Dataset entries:
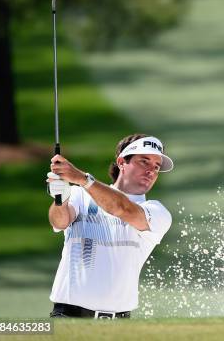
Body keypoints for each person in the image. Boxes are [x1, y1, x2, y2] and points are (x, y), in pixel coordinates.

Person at [46, 133, 173, 319]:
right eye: (144, 162)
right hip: (69, 316)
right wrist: (61, 200)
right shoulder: (80, 195)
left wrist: (83, 179)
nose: (151, 171)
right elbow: (59, 221)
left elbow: (121, 208)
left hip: (119, 323)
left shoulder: (156, 212)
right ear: (122, 162)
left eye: (156, 166)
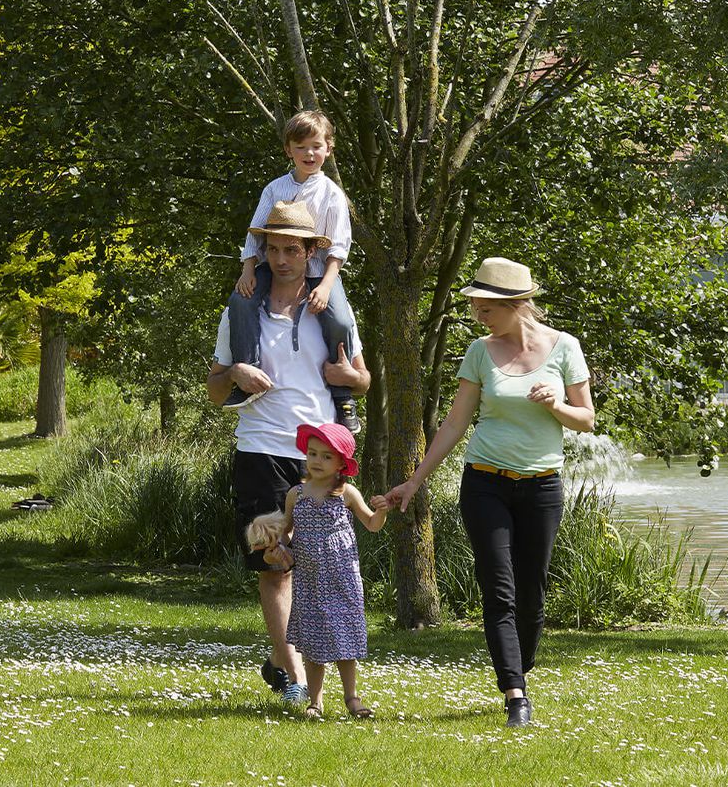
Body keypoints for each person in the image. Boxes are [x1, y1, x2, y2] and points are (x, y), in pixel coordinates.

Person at [377, 257, 594, 728]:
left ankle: (519, 665)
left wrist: (556, 404)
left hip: (542, 487)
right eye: (476, 305)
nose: (478, 313)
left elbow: (586, 419)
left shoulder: (565, 348)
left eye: (486, 306)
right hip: (484, 482)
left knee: (532, 594)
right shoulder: (479, 351)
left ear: (517, 304)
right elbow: (456, 421)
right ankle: (515, 693)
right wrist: (416, 479)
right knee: (498, 589)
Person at [207, 220, 370, 707]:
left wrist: (350, 378)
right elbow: (216, 392)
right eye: (273, 249)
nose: (281, 259)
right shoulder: (241, 312)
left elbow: (362, 381)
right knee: (274, 563)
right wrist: (234, 371)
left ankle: (287, 660)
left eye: (292, 250)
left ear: (311, 253)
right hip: (259, 449)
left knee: (321, 566)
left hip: (318, 457)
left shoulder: (332, 312)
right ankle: (295, 672)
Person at [223, 110, 360, 434]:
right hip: (275, 263)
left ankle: (343, 397)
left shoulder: (331, 195)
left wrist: (326, 286)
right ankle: (249, 374)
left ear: (328, 148)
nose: (309, 154)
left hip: (320, 270)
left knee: (338, 318)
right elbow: (256, 231)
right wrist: (248, 270)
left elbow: (339, 246)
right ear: (288, 150)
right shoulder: (275, 189)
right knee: (240, 303)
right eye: (300, 147)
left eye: (316, 146)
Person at [276, 422, 388, 719]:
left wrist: (382, 511)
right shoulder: (295, 495)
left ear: (342, 463)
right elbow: (287, 532)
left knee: (344, 641)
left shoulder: (346, 493)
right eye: (312, 454)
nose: (316, 461)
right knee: (313, 644)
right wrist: (278, 545)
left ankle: (352, 697)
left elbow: (372, 525)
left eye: (326, 456)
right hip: (309, 581)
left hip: (342, 580)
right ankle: (316, 701)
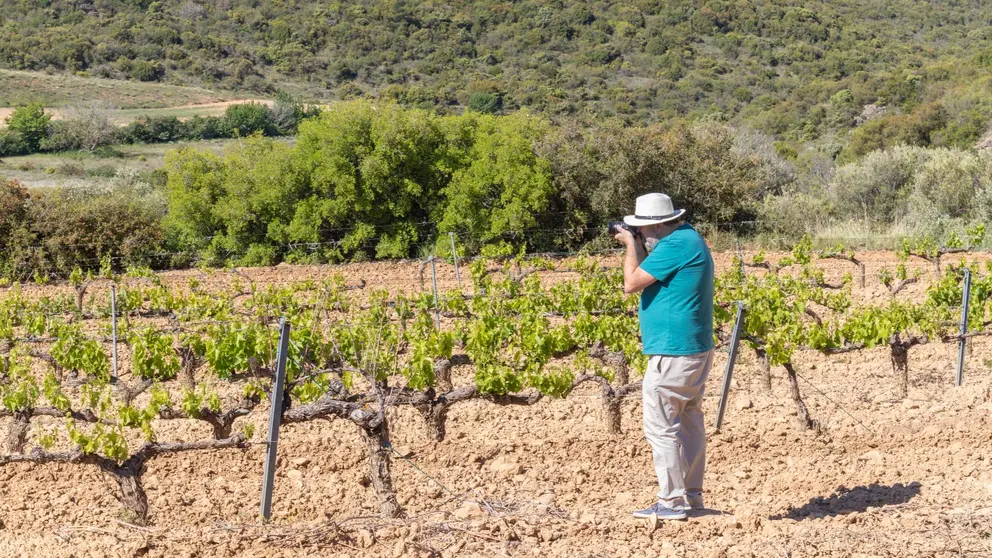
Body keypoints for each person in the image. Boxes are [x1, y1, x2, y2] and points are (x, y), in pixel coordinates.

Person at [613, 192, 715, 521]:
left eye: (644, 228)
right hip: (692, 347)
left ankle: (671, 502)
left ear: (657, 224)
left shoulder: (674, 246)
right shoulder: (688, 239)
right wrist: (638, 241)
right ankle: (691, 498)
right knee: (688, 422)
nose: (642, 233)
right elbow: (648, 272)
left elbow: (632, 282)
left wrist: (630, 244)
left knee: (661, 426)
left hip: (674, 352)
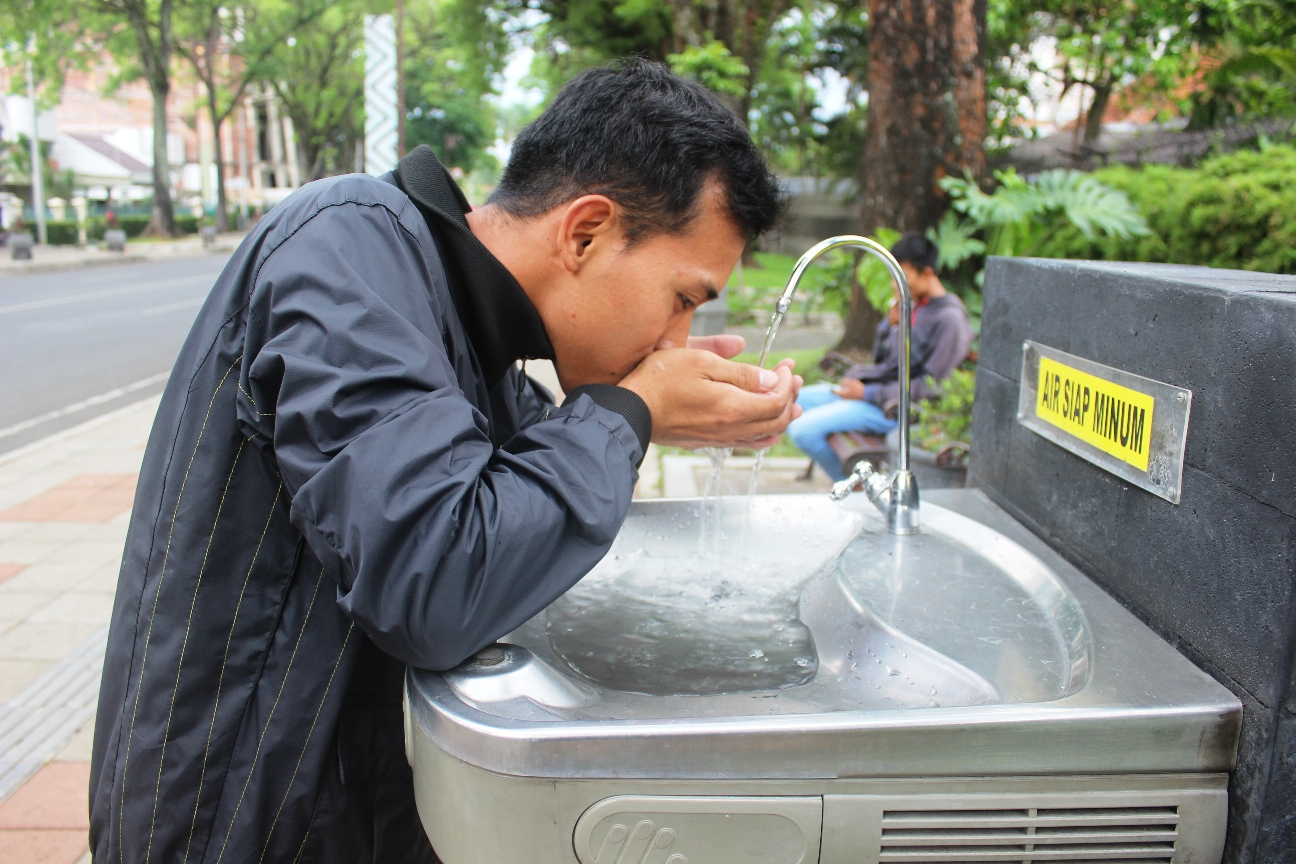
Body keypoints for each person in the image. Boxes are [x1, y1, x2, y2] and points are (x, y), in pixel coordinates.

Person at [89, 60, 799, 864]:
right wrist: (631, 411)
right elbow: (438, 578)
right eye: (683, 298)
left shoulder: (469, 331)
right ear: (585, 231)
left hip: (343, 808)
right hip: (240, 822)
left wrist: (652, 413)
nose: (675, 340)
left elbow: (520, 504)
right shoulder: (349, 244)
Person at [788, 232, 974, 481]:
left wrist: (867, 394)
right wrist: (889, 324)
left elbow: (933, 387)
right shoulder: (915, 305)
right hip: (874, 394)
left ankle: (856, 488)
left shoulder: (949, 319)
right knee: (794, 399)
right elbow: (882, 360)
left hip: (897, 410)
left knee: (803, 430)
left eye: (903, 276)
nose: (895, 284)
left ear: (927, 272)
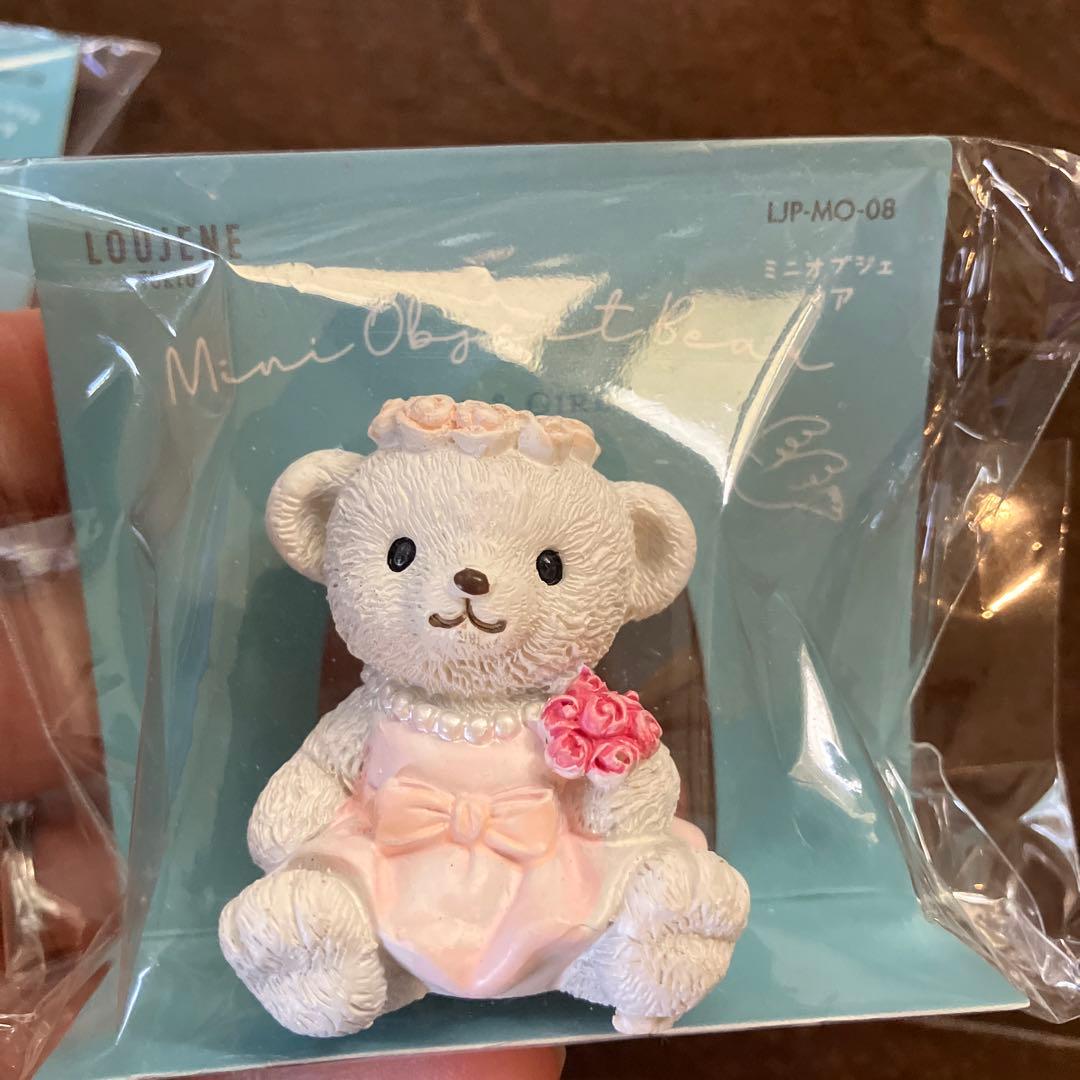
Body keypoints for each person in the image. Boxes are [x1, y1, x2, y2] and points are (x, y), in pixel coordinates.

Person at [0, 309, 563, 1080]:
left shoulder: (565, 716)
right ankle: (319, 959)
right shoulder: (366, 706)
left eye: (549, 567)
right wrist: (291, 839)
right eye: (402, 554)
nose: (469, 586)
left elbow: (625, 790)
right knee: (325, 899)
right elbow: (315, 778)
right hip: (389, 873)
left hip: (535, 880)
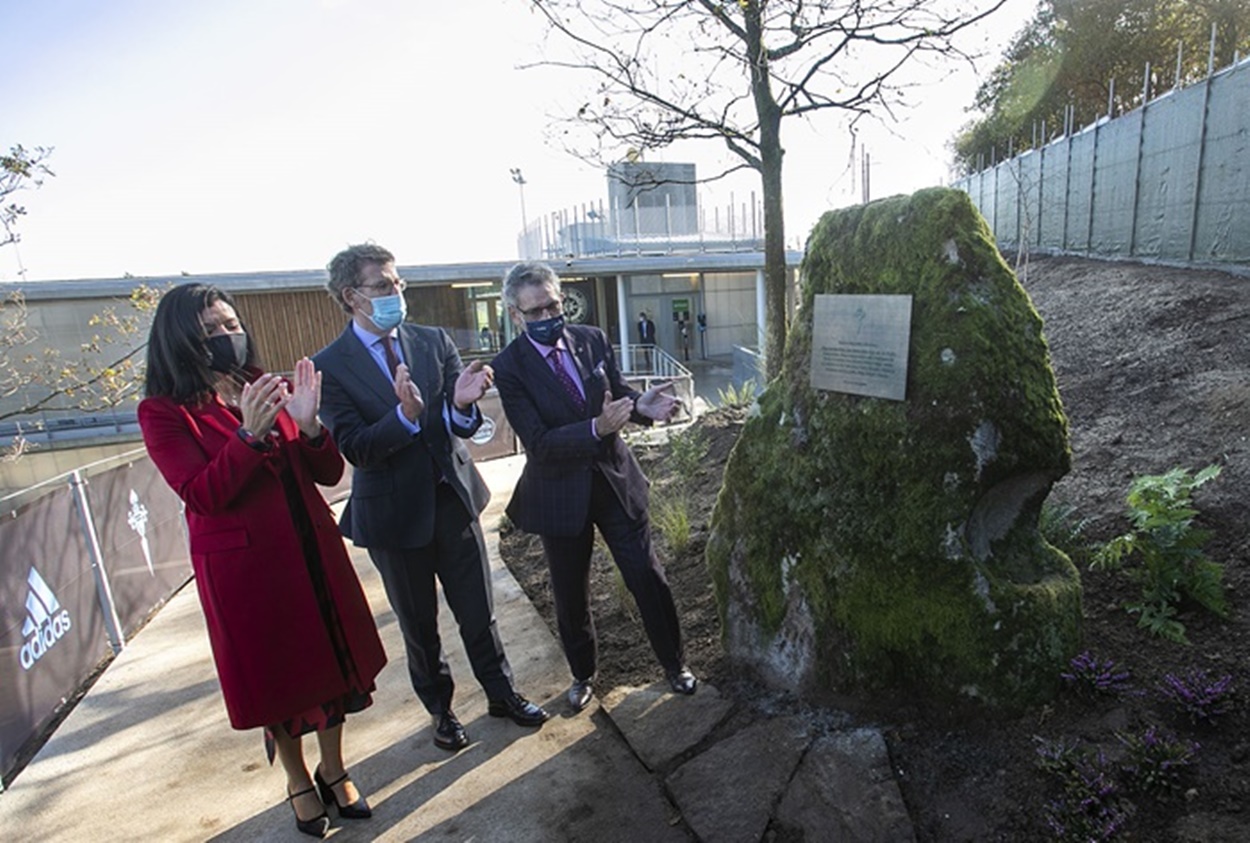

* **What is being asked**:
Identify the lines above with the word "nose". Copy them.

* **Answer below**:
nose: (151, 171)
nose: (478, 313)
nose: (281, 259)
nose: (309, 154)
nose: (316, 461)
nose: (642, 233)
nose: (675, 340)
nose: (895, 284)
nose: (469, 586)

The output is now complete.